# AnotherGames.com



## GSquadron (Oct 17, 2012)

*my website*

Hi all!
It has been a very long and difficult journey, but it has been a great fun programming this website!
www.anothergames.com will teach you game programming with Allegro 5 using the latest Visual Studio 2012.
I really hope you will like it and very special thanks goes to the editor: Jacob Harris
Thank you!

(on a sidenote... thank you all tpu!)


----------



## 3870x2 (Oct 17, 2012)

Great to hear!  The website is not centering on my browser, but everything works fine.

XP, IE version 8.0.6


----------



## GSquadron (Oct 17, 2012)

Press F12 and select the internet explorer 8 mode


----------



## W1zzard (Oct 17, 2012)

add <meta http-equiv="X-UA-Compatible" content="IE=edge" /> to your <head> to disable quirks mode


----------



## stinger608 (Oct 18, 2012)

Awesome Alek!!!!!!! You should think about adding in a forum or at the very least a registration for visitors.

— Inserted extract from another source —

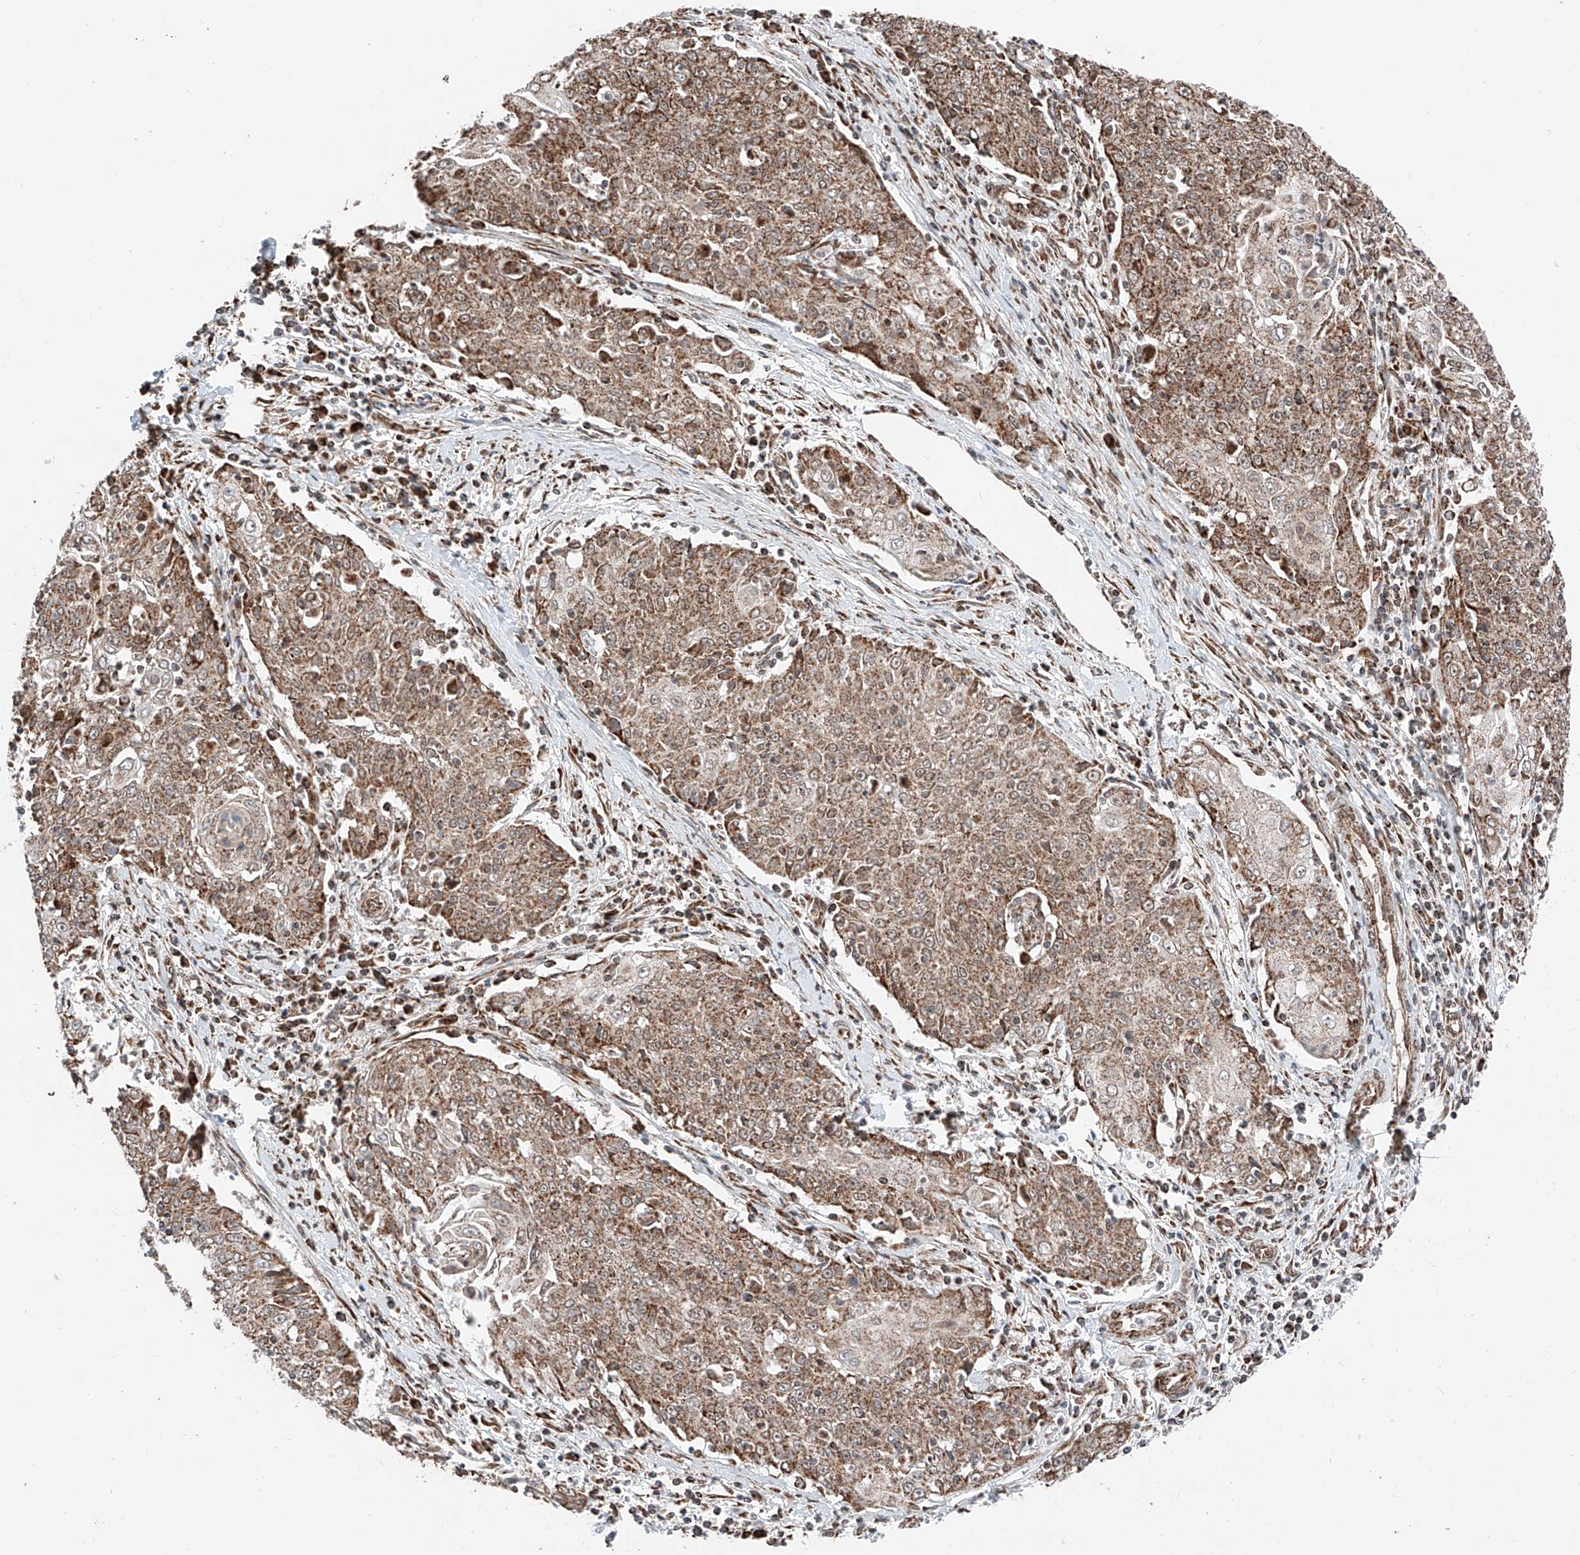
{"staining": {"intensity": "moderate", "quantity": ">75%", "location": "cytoplasmic/membranous"}, "tissue": "cervical cancer", "cell_type": "Tumor cells", "image_type": "cancer", "snomed": [{"axis": "morphology", "description": "Squamous cell carcinoma, NOS"}, {"axis": "topography", "description": "Cervix"}], "caption": "A medium amount of moderate cytoplasmic/membranous staining is seen in approximately >75% of tumor cells in cervical squamous cell carcinoma tissue.", "gene": "ZSCAN29", "patient": {"sex": "female", "age": 48}}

I like it a lot though man, awesome job!!!!!!


----------



## 3870x2 (Oct 18, 2012)

So after the book goes through is final release revision, what projects do you have going on?


----------



## GSquadron (Oct 18, 2012)

Actually, i am working on another website and i am reading a book about php.
After that i don't exactly know, but i was suggested to add C++ tutorials on the website.
I will add the section of the star later if i will have time.

@stinger
the forum is ready. I was busy to modify the phpbb, but i will these days!


----------



## irlandezul (Oct 18, 2012)

Aleksander Dishnica said:


> Press F12 and select the internet explorer 8 mode
> http://www.techpowerup.com/forums/attachment.php?attachmentid=48748&stc=1&d=1350505692


Thanks for the tip . 
Others advice was to use mozilla )


----------



## GSquadron (Oct 19, 2012)

@stinger
I uploaded the forums in the footer of the page.
You are all welcome!


----------